A few points to remember about the CMS Emergency Preparedness Rule (EP Rule):

  1. Important Dates:

    • Effective Date – November 15, 2016: The final rule is effective November the 15, 2016.

    • Implementation Date – November 15, 2017: The implementation deadline is November the 15, 2017. The rule will not be enforced—that is, facilities will not be surveyed on these requirements—until after the implementation deadline of November 15, 2017.

  2. CMS Emergency Preparedness Page: Here’s a link to the CMS page dedicated to emergency preparedness; the banner on the left side of the site has links to various topics (core elements, etc.). The EP Rule applies to 17 provider types, listed here. CMS has developed a Frequently Asked Questions document, located here (note – CMS plans to update it, so be sure to check back to the CMS page).

  3. CMS Interpretive Guidelines (IG): CMS has not developed the Interpretive Guidelines on the new EP Rule that dictates how states will survey (monitor) for compliance. CMS says the Interpretive Guidelines will be released in the spring of 2017 – no date certain. Here’s an excerpt from the October 28, 2016 CMS Survey & Certification Letter:  “Interpretive guidelines and survey procedures will be developed and are anticipated to be published in the spring of 2017. Therefore, until the guidance is published we will not be able to answer most questions regarding the requirements and survey procedures. Once the guidance is published providers and suppliers will have several months to prepare for implementation. CMS is currently working to develop training for surveyors. The training will be web-based and self-paced. We anticipate the training to be available in the spring of 2017. More training information will be sent at a later date.” To read the CMS letter, click here.

  4. National Fire Protection Association (NFPA): The CMS EP Rule also references the NFPA, and at least for nursing homes, the Rule requires that they meet the requirements of NFPA 99, 2012 Edition, and NFPA 110, 2010 Edition. To visit the NFPA’s page on codes and standards, click here.

  5. Agency for Health Care Administration: In Florida, the Agency for Health Care Administration has rules that relate to Emergency Preparedness  for providers they license, and while their requirements won’t be less than the EP Rule, it could be more stringent in certain areas. Currently, AHCA has Comprehensive Emergency Management Plan (CEMP) criteria for various healthcare license types. Those are under review and must follow the rule making process, including hearings and adherence to the rule promulgation timeline.  To visit the Agency’s page on emergency preparedness, click here. To sign up for the Agency’s Health Care Alerts, click here.
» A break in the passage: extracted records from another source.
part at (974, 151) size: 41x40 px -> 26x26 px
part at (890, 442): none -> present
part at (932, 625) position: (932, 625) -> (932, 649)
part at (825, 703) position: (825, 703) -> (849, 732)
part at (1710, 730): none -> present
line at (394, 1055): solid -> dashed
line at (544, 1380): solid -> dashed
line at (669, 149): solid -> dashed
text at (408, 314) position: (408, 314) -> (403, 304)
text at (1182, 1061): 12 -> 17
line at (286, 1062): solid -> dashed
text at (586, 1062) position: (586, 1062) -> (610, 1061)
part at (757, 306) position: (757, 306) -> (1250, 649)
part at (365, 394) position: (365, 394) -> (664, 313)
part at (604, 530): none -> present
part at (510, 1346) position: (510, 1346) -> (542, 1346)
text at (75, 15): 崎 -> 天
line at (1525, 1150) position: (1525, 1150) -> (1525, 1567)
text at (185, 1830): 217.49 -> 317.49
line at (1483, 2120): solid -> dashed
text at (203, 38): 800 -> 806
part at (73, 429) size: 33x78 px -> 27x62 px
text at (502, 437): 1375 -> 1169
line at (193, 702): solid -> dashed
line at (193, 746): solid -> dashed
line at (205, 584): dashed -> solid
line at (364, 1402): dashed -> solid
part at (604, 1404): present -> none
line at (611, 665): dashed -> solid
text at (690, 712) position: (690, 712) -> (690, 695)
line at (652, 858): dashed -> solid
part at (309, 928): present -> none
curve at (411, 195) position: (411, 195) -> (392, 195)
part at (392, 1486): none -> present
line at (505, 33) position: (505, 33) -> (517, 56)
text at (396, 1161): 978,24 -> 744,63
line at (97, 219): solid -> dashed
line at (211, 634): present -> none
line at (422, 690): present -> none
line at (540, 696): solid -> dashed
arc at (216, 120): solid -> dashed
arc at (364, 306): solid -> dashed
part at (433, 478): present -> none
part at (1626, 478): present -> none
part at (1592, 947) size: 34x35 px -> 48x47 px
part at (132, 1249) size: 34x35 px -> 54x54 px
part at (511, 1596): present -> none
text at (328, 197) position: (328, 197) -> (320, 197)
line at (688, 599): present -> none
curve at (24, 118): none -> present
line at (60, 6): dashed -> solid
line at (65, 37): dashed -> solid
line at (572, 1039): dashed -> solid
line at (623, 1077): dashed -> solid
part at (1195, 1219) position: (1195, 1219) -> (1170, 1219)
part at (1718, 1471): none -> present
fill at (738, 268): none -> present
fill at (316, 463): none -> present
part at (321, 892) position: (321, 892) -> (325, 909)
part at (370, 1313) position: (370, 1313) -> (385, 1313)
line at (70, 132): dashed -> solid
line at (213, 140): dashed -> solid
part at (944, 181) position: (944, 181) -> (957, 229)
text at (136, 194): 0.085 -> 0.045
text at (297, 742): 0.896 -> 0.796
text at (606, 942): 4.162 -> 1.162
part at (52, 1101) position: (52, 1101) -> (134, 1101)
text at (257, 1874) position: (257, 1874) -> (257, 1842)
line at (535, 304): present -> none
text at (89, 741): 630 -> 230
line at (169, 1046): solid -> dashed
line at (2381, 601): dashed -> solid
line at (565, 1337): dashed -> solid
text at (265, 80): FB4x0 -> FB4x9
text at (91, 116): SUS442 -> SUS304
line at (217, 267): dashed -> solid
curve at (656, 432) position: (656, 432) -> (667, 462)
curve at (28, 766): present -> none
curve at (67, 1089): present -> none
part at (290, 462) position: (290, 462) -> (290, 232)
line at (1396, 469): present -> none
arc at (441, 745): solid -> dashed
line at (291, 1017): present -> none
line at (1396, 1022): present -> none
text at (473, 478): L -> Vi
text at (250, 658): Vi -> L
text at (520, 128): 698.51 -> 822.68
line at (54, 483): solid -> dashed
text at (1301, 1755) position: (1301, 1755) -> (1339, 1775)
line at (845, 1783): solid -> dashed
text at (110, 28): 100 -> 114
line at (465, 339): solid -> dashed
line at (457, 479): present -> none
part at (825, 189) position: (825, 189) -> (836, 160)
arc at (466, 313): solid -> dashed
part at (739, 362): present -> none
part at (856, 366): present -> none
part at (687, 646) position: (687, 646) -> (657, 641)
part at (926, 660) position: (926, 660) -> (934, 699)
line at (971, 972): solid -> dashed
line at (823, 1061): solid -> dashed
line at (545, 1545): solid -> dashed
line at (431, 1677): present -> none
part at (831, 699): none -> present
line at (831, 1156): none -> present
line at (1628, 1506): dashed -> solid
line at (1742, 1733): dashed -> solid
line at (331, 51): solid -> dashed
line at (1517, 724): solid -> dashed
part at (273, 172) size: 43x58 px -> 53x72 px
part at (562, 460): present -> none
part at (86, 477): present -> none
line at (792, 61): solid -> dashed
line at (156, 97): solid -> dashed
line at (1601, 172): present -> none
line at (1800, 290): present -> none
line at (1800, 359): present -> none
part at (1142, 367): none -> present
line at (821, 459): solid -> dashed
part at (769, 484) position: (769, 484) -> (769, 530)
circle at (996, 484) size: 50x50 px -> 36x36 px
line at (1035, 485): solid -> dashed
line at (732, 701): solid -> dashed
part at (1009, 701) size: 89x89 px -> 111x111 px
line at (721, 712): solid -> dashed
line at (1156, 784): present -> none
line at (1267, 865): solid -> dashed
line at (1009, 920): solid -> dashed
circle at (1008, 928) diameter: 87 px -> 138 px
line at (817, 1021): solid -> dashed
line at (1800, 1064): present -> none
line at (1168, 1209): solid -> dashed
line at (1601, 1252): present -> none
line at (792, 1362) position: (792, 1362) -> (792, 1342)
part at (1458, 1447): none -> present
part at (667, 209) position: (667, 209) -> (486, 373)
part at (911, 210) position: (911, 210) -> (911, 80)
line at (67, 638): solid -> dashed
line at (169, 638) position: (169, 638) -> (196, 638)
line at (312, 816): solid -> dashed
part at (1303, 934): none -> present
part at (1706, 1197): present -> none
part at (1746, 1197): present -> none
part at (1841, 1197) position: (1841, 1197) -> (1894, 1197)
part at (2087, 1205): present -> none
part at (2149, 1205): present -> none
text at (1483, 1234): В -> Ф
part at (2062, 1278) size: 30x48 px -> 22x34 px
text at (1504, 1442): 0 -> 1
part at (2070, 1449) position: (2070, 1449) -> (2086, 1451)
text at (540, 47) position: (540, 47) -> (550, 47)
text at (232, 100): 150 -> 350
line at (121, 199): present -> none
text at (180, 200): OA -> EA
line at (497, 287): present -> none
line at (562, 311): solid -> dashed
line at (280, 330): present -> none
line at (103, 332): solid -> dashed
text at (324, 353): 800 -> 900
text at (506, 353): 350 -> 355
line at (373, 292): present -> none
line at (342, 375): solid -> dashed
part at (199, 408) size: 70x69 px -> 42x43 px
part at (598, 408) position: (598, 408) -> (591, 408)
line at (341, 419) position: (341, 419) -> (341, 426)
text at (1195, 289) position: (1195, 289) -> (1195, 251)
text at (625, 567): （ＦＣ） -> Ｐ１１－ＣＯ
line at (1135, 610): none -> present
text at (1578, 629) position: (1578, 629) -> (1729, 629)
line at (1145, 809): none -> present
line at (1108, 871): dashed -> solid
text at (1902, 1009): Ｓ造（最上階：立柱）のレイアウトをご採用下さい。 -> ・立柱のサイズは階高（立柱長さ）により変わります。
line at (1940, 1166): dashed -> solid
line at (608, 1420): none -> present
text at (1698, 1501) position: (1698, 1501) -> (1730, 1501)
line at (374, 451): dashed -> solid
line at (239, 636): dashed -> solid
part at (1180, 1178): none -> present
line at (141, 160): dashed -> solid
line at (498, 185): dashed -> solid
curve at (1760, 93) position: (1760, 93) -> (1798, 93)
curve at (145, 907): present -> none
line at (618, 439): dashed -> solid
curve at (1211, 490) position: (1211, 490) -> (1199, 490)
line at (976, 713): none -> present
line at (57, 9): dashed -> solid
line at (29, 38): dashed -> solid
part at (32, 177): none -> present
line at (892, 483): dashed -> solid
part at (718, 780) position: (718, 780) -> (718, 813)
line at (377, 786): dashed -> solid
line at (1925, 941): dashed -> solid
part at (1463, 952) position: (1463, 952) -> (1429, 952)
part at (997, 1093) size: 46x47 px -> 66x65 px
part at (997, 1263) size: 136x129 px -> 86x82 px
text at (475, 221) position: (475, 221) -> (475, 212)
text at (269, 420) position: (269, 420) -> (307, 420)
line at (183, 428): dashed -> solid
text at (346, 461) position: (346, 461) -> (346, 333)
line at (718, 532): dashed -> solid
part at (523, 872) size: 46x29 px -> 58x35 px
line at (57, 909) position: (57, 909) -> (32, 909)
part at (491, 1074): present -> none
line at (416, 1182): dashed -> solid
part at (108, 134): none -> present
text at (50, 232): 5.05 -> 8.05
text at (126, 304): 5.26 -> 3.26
  6. Education on the CMS EP Rule: Providers are busy digging into the EP Rule and comparing it to their existing emergency operations plans, reviewing the CMS Frequently Asked Questions document (click here, scroll to the link under DOWNLOADS), and looking to the Agency for Health Care Administration (the Agency) regarding their rule making process as it applies to a particular provider’s license type (e.g., home health). Education on the core elements of the CMS EP Rule is very important, while also remembering that the Agency is promulgating their own rules on Emergency Preparedness, too, and CMS will be releasing their Interpretive Guidelines in the spring of 2017.  At the highest level, the CMS EP Rule sets out minimum standards; Florida will be developing/promulgating rules, too, in alignment with the CMS EP Rule and with the possibility of additional requirements; and then there are local county OEMs that may set out yet additional requirements (e.g., Pinellas County’s fatality management plan for some license types). Meanwhile, various types of resources have been posted to the TRACIE website.